Once you conform to the demands of these social reality police, externalized traits become their way of saying you’re “just another white person like us and shame on those who indicate otherwise”. That is to say, they’ll accept you as one of us, but only on the crowd’s terms and always, always when you are within listening distance.
The goal of this crowd is to expand itself indefinitely so that each individual is better able to hide his or her fearful self – afraid of struggle, adaptation, life and history – within it as camouflage. They want to draw you in, at your expense, to add to their numbers which then creates a louder chorus of hyperreal assertions; the crowd’s method of operations.
In the face of cultural pressure, the thinking goes, conformists relax their hair, and rebels have the courage not to. In some corners, relaxing one’s hair is even seen as wishing to be white.
“For black women, you’re damned if you do, damned if you don’t,” said Ingrid Banks, an associate professor of black studies at the University of California at Santa Barbara. “If you’ve got straight hair, you’re pegged as selling out. If you don’t straighten your hair,” she said, “you’re seen as not practicing appropriate grooming practices.”
Conformity is too obtuse of a term to tell us what is really going on here. Hair straightener is one of those external features serving the crowd camouflage symbiosis.
It is also the chains these slave masters offer you in exchange for your going along with them. What you give up in shame, who you are inside as an organic being with a biological lineage, is something they could have never taken away.

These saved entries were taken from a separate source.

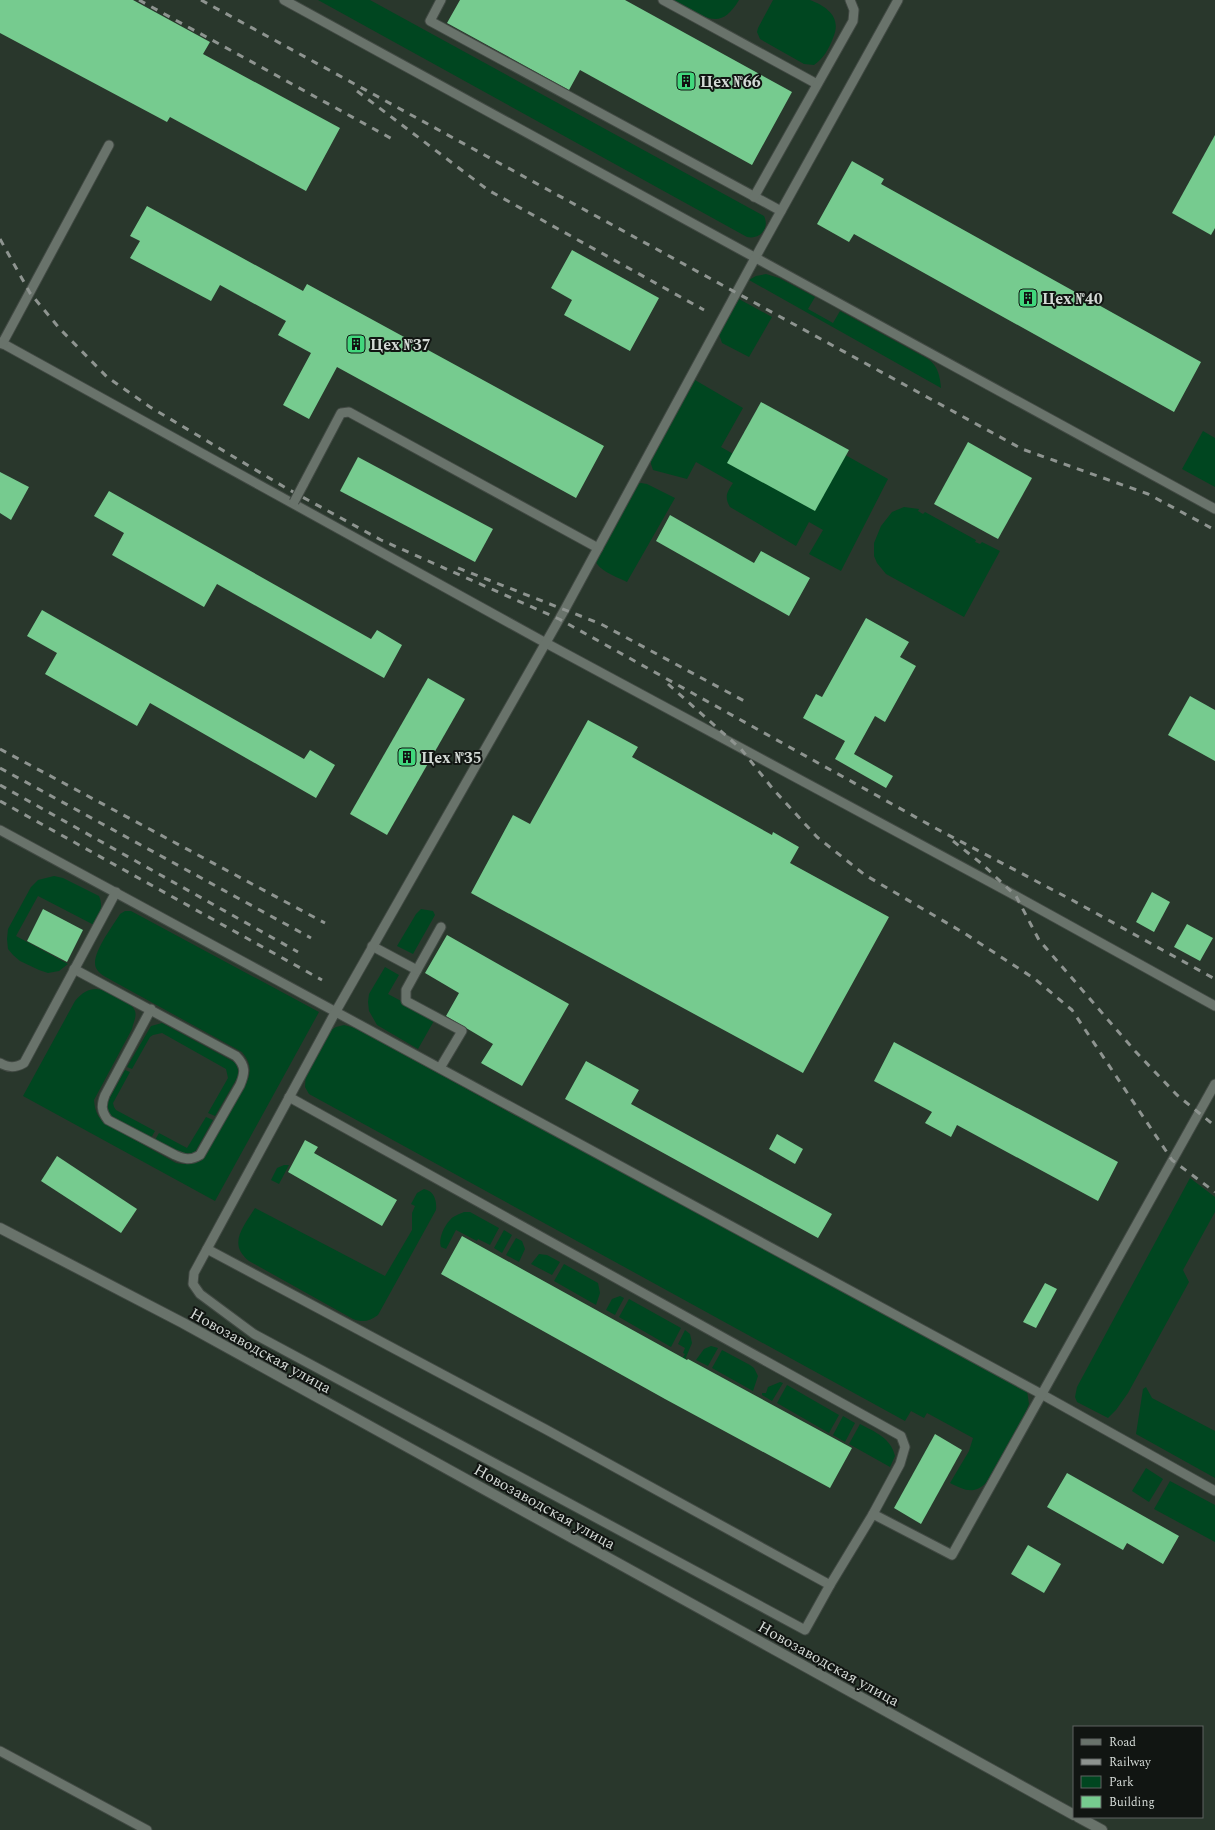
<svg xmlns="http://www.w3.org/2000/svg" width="1215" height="1830" font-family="Spectral,serif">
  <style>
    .built { fill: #29372c; fill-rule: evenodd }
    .green { fill: #004620 }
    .building { fill: #76cb8f }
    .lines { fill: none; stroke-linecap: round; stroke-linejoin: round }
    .service-casing { stroke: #414943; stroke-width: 11 }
    .minor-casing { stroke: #414943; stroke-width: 12 }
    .service { stroke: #69736b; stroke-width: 9 }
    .minor { stroke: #69736b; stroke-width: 10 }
    .rail { stroke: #8e9490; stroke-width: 3; stroke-dasharray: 7 7; stroke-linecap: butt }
    .service-bridge-casing { stroke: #414943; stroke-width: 11; stroke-linecap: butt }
    .service-bridge { stroke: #69736b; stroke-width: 9 }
    .labels { text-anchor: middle; stroke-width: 4; stroke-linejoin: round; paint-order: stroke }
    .poi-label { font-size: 16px; font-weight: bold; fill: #d3d9d5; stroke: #111512; text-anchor: start }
    .street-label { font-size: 16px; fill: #d3d9d5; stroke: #111512 }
  </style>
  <rect width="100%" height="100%" fill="#262e28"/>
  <path class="built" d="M0 0H1215V1830H0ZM1074 1727H1202V1817H1074Z"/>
  <g class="green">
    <path d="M318 0H370L764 216C770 228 760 240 747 237Z"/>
    <path d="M673 0H739C725 23 715 23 692 11 686 8 678 5 673 0Z"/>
    <path d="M773 0C783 0 802 0 810 0 828 7 842 18 833 38 829 49 823 59 814 65L804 64 760 39 757 32 758 28Z"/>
    <path d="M766 274 779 278 815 297 808 309 833 323 840 311 928 359C938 366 940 376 941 388L749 280 756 276Z"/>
    <path d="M739 299 772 317 749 357 722 343 719 334Z"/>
    <path d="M695 380 743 408 721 447 807 496 833 448 888 479 841 571 809 554 823 530 809 522 796 546 730 507C724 497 727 492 733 483L696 462 687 479 653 470 651 464V459Z"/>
    <path d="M1203 431 1215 438V487L1182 469Z"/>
    <path d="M641 483 647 484 675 498 627 582C617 577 599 571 595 560L637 484Z"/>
    <path d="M904 507 919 509 918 511 923 514 925 512 976 540 975 542 980 544 982 542 1000 551 964 617 886 574 877 563 874 556V543L881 526 892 512Z"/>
    <path d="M54 876 63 878 99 896C104 907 99 915 94 925L38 896 16 936 68 964 59 971 48 973 39 970 20 961 13 955 8 949 7 939 8 929 31 887 38 880Z"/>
    <path d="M421 909 433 911 435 915 413 954 397 946 416 914Z"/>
    <path d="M125 911H131L319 1012 215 1201 23 1096 75 1001C91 982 103 989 121 999 126 1002 133 1005 135 1011 137 1017 133 1023 132 1029L94 1100C95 1111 97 1117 106 1124L176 1163C186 1165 192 1164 202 1160L244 1088C251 1074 253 1065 242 1052L111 980C106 977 99 974 96 968 90 955 113 926 120 914Z"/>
    <path d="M385 967 399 975 388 994 435 1019 418 1049 377 1025 369 1011 368 1002 369 994Z"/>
    <path d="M162 1023 236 1063 239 1073 237 1078 215 1116 208 1113 228 1078 226 1069 162 1033 153 1035 150 1037 132 1069 127 1067 151 1026Z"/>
    <path d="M344 1025 355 1028 516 1116H526L1027 1391 1029 1404 1025 1414 986 1483C974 1495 964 1490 950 1483L969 1451 973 1438 927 1413 924 1418 911 1411 905 1421 309 1094 305 1087 306 1072 328 1032 336 1027Z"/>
    <path d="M125 1070 130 1072 113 1103 114 1107 116 1110 155 1131 151 1138 111 1116C107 1111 106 1107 108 1101Z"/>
    <path d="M206 1117 213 1120 195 1152 191 1155 179 1153 155 1140 159 1133 187 1148Z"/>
    <path d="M284 1165H289L279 1184 271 1180 277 1168Z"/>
    <path d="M1190 1178 1215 1197V1212L1183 1270 1189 1282 1128 1393 1116 1410 1108 1418 1077 1402 1075 1397 1077 1387Z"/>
    <path d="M424 1189C434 1191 437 1200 436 1210L378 1315C370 1321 363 1323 353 1319L249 1261C227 1244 244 1226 255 1208L385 1276 412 1230V1213L415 1206 411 1204 417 1193Z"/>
    <path d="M464 1212H470L499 1228 490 1245 478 1239 477 1241 456 1230 446 1249 441 1247C438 1239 444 1226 450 1220 453 1216 460 1214 464 1212Z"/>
    <path d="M504 1230 512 1235 502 1253 494 1248Z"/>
    <path d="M516 1238 522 1241 525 1249 519 1262 506 1255Z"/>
    <path d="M539 1254 547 1255 560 1262 552 1275 531 1264Z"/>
    <path d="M564 1264 598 1283 600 1293 596 1305 554 1281Z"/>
    <path d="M620 1296 624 1298 615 1315 606 1310 612 1299Z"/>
    <path d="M629 1299 681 1328 671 1347 619 1317Z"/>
    <path d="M685 1330 690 1334 692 1343 684 1362 681 1361 685 1354 683 1353 685 1348 678 1344Z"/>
    <path d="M711 1346 718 1348 708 1366 696 1360 704 1349Z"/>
    <path d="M722 1350 750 1365 754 1368 758 1376 753 1391 712 1368Z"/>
    <path d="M780 1382 783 1383 772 1401 762 1395V1393H766L768 1387Z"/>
    <path d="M787 1385 839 1415 829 1433 777 1403Z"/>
    <path d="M1146 1387 1152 1398 1215 1431V1478L1136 1434 1143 1389Z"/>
    <path d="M843 1416 855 1423 845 1442 833 1435Z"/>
    <path d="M860 1424C875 1432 891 1438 895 1456L890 1467 849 1444Z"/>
    <path d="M1146 1468 1163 1479 1149 1502 1132 1491Z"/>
    <path d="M1170 1481 1215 1505V1542L1154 1509Z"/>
  </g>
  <g class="building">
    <path d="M0 0H133L210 42 203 54 340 128 306 191 170 117 167 122 0 33Z"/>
    <path d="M460 0H625L792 92 752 165 580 70 569 90 447 23Z"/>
    <path d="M1215 135V228L1211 235 1172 213Z"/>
    <path d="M852 161 884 179 881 184 1201 362 1174 412 854 234 849 242 817 224Z"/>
    <path d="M147 206 303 291 307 284 604 446 576 498 337 367 309 419 283 405 311 353 278 335 286 321 220 285 211 301 130 258 140 241 130 236Z"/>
    <path d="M572 250 659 298 630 351 564 315 572 300 551 288Z"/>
    <path d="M761 402 849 450 815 511 727 463Z"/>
    <path d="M968 442 1032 478 998 539 934 504Z"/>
    <path d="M358 457 493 529 475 562 340 491Z"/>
    <path d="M0 472 29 487 11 520 0 513Z"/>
    <path d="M109 491 371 639 377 630 402 645 384 678 217 584 204 607 112 555 124 533 94 516Z"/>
    <path d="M670 515 754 563 761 551 810 578 789 616 656 541Z"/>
    <path d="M42 610 304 759 310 750 335 765 316 798 150 703 137 726 45 674 57 653 27 636Z"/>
    <path d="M866 618 909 642 900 657 916 666 885 722 875 716 854 754 893 776 886 788 835 759 845 741 803 718 816 694 822 697Z"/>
    <path d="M428 678 465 699 387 835 350 814Z"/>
    <path d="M1190 696 1215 710V761L1168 735Z"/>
    <path d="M588 720 638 747 632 757 772 835 773 832 799 847 790 863 889 917 803 1073 471 893 513 815 530 824Z"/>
    <path d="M1152 892 1170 902 1154 932 1136 922Z"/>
    <path d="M43 909 83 930 67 962 27 941Z"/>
    <path d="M1187 924 1213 938 1200 961 1174 947Z"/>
    <path d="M447 935 569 1004 522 1086 481 1063 493 1044 446 1016 459 993 425 973Z"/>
    <path d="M894 1042 1118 1162 1098 1201 957 1125 951 1137 925 1123 932 1112 874 1081Z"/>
    <path d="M586 1061 639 1090 631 1104 832 1214 818 1238 565 1099Z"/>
    <path d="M777 1134 803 1149 795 1164 769 1149Z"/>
    <path d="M305 1140 318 1147 314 1153 397 1200 382 1226 288 1172Z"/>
    <path d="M57 1156 137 1209 121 1233 41 1181Z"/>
    <path d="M462 1236 687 1360 688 1359 852 1448 830 1488 665 1399 441 1274Z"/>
    <path d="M1045 1283 1057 1289 1036 1328 1023 1322Z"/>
    <path d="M935 1434 962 1450 921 1524 894 1508Z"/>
    <path d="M1067 1473 1179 1536 1163 1564 1127 1543 1123 1550 1047 1507Z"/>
    <path d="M1028 1545 1061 1564 1044 1593 1011 1574Z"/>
  </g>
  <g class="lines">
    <g class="service-casing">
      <g id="service">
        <path d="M284 0 1215 509"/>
        <path d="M441 0 430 21 781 211"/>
        <path d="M663 0 817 84"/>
        <path d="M754 197 853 21 854 10 850 0"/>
        <path d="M0 342 544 642 1016 896 1215 1006"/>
        <path d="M2 344 109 145"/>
        <path d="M303 485 341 413 349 412 598 548"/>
        <path d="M0 830 1043 1395 1215 1491"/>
        <path d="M372 946 417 970 406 990V1001L462 1031 440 1068"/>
        <path d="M74 969 236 1056C246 1066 245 1073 240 1085L200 1155C190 1161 184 1159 175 1155L108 1120C101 1111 101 1105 105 1095L151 1009"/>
        <path d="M417 970 441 927"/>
        <path d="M0 1063C9 1068 15 1068 24 1063L116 892"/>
        <path d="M289 1097 901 1436 905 1447 900 1464 873 1514"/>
        <path d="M207 1249 545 1429 830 1585 873 1514 952 1555 1215 1084"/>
        <path d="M830 1585 805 1630 254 1334 200 1294 193 1284 194 1273 336 1011 565 609 760 249 898 0"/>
        <path d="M0 1751 147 1830"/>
      </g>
    </g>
    <g class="minor-casing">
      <g id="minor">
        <path d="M0 1228 183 1323 1074 1815"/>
        <path d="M1078 1817 1102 1830"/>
      </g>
    </g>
    <use href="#service" class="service"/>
    <use href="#minor" class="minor"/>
    <g class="rail">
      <path d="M139 0 394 140"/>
      <path d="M201 0 1022 449 1148 494 1215 530"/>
      <path d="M357 91 488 190 704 310"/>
      <path d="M0 239 30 293 60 329 107 377 150 407 286 488 381 540 559 619 937 829 1072 900 1215 979"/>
      <path d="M458 568 601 624 748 703"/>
      <path d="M668 684 741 749 773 789 817 837 865 875 964 933 1035 979 1072 1010 1172 1160 1215 1192"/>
      <path d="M0 749 325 923"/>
      <path d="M0 768 311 938"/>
      <path d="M0 785 298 952"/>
      <path d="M0 801 322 980"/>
      <path d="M953 841 982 864 1016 896 1039 940 1135 1051 1177 1095 1215 1126"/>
    </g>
    <g class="service-bridge-casing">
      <path id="service-bridge" d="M294 502 303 485"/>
    </g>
    <use href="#service-bridge" class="service-bridge"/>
  </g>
  <defs>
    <g id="building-square" transform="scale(1)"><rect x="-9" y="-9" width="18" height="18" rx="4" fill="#41d77c" stroke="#111512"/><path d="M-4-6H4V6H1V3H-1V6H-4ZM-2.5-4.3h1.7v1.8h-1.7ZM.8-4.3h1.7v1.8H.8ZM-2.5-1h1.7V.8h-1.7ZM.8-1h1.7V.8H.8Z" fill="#111"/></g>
  </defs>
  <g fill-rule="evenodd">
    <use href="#building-square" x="686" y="81"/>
    <use href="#building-square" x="1028" y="298"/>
    <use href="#building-square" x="356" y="344"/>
    <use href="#building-square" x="407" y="757"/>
  </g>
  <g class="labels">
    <g class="poi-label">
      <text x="700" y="87">Цех №66</text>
      <text x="1042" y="304">Цех №40</text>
      <text x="370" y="350">Цех №37</text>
      <text x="421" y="763">Цех №35</text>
    </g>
    <g class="street-label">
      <text transform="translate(261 1350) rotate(29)" y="6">Новозаводская улица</text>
      <text transform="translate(545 1506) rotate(29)" y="6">Новозаводская улица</text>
      <text transform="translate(829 1663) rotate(29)" y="6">Новозаводская улица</text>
    </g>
  </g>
  <rect x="1073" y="1726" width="130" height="92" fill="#111512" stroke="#5f6360"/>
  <rect x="1081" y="1739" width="20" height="6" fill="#69736b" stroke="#5f6360"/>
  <text x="1109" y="1746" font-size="12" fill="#d3d9d5">Road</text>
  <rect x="1081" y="1759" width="20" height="6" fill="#8e9490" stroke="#5f6360"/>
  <text x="1109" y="1766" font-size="12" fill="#d3d9d5">Railway</text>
  <rect x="1081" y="1776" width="20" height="12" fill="#004620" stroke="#5f6360"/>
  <text x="1109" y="1786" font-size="12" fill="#d3d9d5">Park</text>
  <rect x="1081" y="1796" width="20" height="12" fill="#76cb8f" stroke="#5f6360"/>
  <text x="1109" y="1806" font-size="12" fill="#d3d9d5">Building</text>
</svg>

The greater struggle is the battle for the integrity of our true selves against a bureaucratic industrial society that wishes to homgenize us all and therefore better control us to serve its own purposes. In trade, we are expected to whore ourselves to it in exchange for its promises of conditional acceptance and a secure and easy future.
When these promises are broken time and again, we are left adrift and betrayed in search of meaning. The search turns from the outer world’s betrayal, which held our attention captive, to a discovery within: who am I, who are we, where did I come from and where are we going?
When the lesser battle of transient external features is lost to us, or we elect to abandon it, the greater struggle again calls us to arms to protect our natural, but very different intrinsic values.
“He told on a righteous person years ago,” she said. “He told me that.”
“I beat him to death. … I killed him and cut him up,” she said.
Simpson told Wingate she dismembered Neely’s body and stuffed it into a trash can, which she then torched. The burning trash bin was found outside a North Phoenix church on Aug. 5. Police arrested Simpson for the murder on Aug. 19.
Simpson, who was already in jail when police caught up with her, told Wingate this is not the first time she’s killed.
“I believe informants and child molesters should be killed … period,” she said.
Simpson said she was “kind of relieved” that police arrested her. She also said she takes medication and might be considered mentally ill.
“I think something’s wrong with the world that I live in, but, according to other people, yes, somethiing is wrong with me.”
Wingate asked Simpson if she felt guilty about Neely’s death.
“Guilty? For ridding the world of a snitch? No, I don’t feel guilty,” she answered.
Isn’t it time for a second emancipation proclamation? This time, you liberate not your body from physical chains on your limbs and your miserable living conditions all around as in the past.
This time, you cast off the mental bindings of the crowd which are its social expectations, its integration, and its transient categorizations that are as easily received as taken away again. As trends, they also change like the breeze, enslaving your attentiveness, your confidence and your time.
That which is not transient about us is where the greater struggle – greater because its value exceeds transient extrinsic things but demands more from us – takes place. Among these we find our natural selves which are expressions of our lineages, families and close communities of those like us and its values held invisibly but kept in common for generations.
To abandon the battle for this greater value in life is to instead whore ourselves as slaves, outnumbered by millions of memes and trends beyond our control that exist only to push us around as if we were thoughtless cattle fattened for scheduled harvest. This is both an economic and a political trap set to snare us in a hundred ways to serve the ends of an impersonal social system that acts as our master.